Change every "Додај во кошница" in the listing to "Add to cart" and leave everything else in it unchanged.

═══ DATA FOR ANALYSIS

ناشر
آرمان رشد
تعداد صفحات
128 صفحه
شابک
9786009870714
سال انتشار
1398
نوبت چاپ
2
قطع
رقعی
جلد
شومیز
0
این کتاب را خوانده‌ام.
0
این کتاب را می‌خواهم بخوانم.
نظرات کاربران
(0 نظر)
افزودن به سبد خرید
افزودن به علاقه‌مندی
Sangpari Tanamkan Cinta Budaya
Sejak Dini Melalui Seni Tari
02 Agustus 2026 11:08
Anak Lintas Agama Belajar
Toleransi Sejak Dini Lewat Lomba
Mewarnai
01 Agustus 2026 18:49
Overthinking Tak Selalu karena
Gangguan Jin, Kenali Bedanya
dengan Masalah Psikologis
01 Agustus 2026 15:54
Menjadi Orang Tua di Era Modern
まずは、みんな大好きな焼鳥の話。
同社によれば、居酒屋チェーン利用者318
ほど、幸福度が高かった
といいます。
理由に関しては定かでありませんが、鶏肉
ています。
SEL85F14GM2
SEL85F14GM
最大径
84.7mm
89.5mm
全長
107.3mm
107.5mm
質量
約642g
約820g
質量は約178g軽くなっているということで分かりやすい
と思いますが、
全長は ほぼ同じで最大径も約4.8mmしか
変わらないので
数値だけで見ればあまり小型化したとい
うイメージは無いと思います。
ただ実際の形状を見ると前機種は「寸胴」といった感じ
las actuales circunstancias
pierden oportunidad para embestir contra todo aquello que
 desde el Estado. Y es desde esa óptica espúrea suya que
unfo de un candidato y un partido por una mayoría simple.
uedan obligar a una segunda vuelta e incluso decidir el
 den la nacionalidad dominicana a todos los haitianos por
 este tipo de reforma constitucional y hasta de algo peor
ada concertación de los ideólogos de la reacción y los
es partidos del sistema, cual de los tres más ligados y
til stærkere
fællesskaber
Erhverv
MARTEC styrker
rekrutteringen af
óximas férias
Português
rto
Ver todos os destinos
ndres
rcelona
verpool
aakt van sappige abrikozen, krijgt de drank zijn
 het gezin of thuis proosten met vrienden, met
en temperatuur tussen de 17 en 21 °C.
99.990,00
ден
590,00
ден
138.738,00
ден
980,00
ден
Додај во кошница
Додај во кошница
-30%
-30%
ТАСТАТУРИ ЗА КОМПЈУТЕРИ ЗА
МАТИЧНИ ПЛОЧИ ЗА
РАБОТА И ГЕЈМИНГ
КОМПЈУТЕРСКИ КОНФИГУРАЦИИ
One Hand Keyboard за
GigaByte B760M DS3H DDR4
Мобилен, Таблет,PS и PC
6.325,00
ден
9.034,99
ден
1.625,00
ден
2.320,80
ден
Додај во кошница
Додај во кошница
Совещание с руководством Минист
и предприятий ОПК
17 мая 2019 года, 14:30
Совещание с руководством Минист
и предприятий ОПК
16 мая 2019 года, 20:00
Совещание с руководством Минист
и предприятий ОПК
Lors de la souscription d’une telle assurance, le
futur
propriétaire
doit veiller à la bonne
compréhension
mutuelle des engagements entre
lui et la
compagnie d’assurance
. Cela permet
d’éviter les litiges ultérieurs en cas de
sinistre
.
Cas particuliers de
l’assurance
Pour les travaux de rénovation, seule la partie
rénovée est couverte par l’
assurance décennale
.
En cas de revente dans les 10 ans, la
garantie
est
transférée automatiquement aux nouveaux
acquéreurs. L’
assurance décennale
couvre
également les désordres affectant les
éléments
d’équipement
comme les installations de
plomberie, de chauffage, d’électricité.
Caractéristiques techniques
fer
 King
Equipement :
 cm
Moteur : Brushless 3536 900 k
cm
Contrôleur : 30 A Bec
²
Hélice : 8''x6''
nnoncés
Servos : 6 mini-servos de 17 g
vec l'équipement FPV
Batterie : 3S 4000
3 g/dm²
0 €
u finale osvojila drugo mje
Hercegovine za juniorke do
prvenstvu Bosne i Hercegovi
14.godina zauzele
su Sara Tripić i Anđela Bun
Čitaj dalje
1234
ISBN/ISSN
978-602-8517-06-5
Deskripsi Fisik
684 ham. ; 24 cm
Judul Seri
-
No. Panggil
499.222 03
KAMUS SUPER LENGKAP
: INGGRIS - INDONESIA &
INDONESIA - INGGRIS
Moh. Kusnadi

══════

SOLUTION TO THIS TASK:
ناشر
آرمان رشد
تعداد صفحات
128 صفحه
شابک
9786009870714
سال انتشار
1398
نوبت چاپ
2
قطع
رقعی
جلد
شومیز
0
این کتاب را خوانده‌ام.
0
این کتاب را می‌خواهم بخوانم.
نظرات کاربران
(0 نظر)
افزودن به سبد خرید
افزودن به علاقه‌مندی
Sangpari Tanamkan Cinta Budaya
Sejak Dini Melalui Seni Tari
02 Agustus 2026 11:08
Anak Lintas Agama Belajar
Toleransi Sejak Dini Lewat Lomba
Mewarnai
01 Agustus 2026 18:49
Overthinking Tak Selalu karena
Gangguan Jin, Kenali Bedanya
dengan Masalah Psikologis
01 Agustus 2026 15:54
Menjadi Orang Tua di Era Modern
まずは、みんな大好きな焼鳥の話。
同社によれば、居酒屋チェーン利用者318
ほど、幸福度が高かった
といいます。
理由に関しては定かでありませんが、鶏肉
ています。
SEL85F14GM2
SEL85F14GM
最大径
84.7mm
89.5mm
全長
107.3mm
107.5mm
質量
約642g
約820g
質量は約178g軽くなっているということで分かりやすい
と思いますが、
全長は ほぼ同じで最大径も約4.8mmしか
変わらないので
数値だけで見ればあまり小型化したとい
うイメージは無いと思います。
ただ実際の形状を見ると前機種は「寸胴」といった感じ
las actuales circunstancias
pierden oportunidad para embestir contra todo aquello que
 desde el Estado. Y es desde esa óptica espúrea suya que
unfo de un candidato y un partido por una mayoría simple.
uedan obligar a una segunda vuelta e incluso decidir el
 den la nacionalidad dominicana a todos los haitianos por
 este tipo de reforma constitucional y hasta de algo peor
ada concertación de los ideólogos de la reacción y los
es partidos del sistema, cual de los tres más ligados y
til stærkere
fællesskaber
Erhverv
MARTEC styrker
rekrutteringen af
óximas férias
Português
rto
Ver todos os destinos
ndres
rcelona
verpool
aakt van sappige abrikozen, krijgt de drank zijn
 het gezin of thuis proosten met vrienden, met
en temperatuur tussen de 17 en 21 °C.
99.990,00
ден
590,00
ден
138.738,00
ден
980,00
ден
Add to cart
Add to cart
-30%
-30%
ТАСТАТУРИ ЗА КОМПЈУТЕРИ ЗА
МАТИЧНИ ПЛОЧИ ЗА
РАБОТА И ГЕЈМИНГ
КОМПЈУТЕРСКИ КОНФИГУРАЦИИ
One Hand Keyboard за
GigaByte B760M DS3H DDR4
Мобилен, Таблет,PS и PC
6.325,00
ден
9.034,99
ден
1.625,00
ден
2.320,80
ден
Add to cart
Add to cart
Совещание с руководством Минист
и предприятий ОПК
17 мая 2019 года, 14:30
Совещание с руководством Минист
и предприятий ОПК
16 мая 2019 года, 20:00
Совещание с руководством Минист
и предприятий ОПК
Lors de la souscription d’une telle assurance, le
futur
propriétaire
doit veiller à la bonne
compréhension
mutuelle des engagements entre
lui et la
compagnie d’assurance
. Cela permet
d’éviter les litiges ultérieurs en cas de
sinistre
.
Cas particuliers de
l’assurance
Pour les travaux de rénovation, seule la partie
rénovée est couverte par l’
assurance décennale
.
En cas de revente dans les 10 ans, la
garantie
est
transférée automatiquement aux nouveaux
acquéreurs. L’
assurance décennale
couvre
également les désordres affectant les
éléments
d’équipement
comme les installations de
plomberie, de chauffage, d’électricité.
Caractéristiques techniques
fer
 King
Equipement :
 cm
Moteur : Brushless 3536 900 k
cm
Contrôleur : 30 A Bec
²
Hélice : 8''x6''
nnoncés
Servos : 6 mini-servos de 17 g
vec l'équipement FPV
Batterie : 3S 4000
3 g/dm²
0 €
u finale osvojila drugo mje
Hercegovine za juniorke do
prvenstvu Bosne i Hercegovi
14.godina zauzele
su Sara Tripić i Anđela Bun
Čitaj dalje
1234
ISBN/ISSN
978-602-8517-06-5
Deskripsi Fisik
684 ham. ; 24 cm
Judul Seri
-
No. Panggil
499.222 03
KAMUS SUPER LENGKAP
: INGGRIS - INDONESIA &
INDONESIA - INGGRIS
Moh. Kusnadi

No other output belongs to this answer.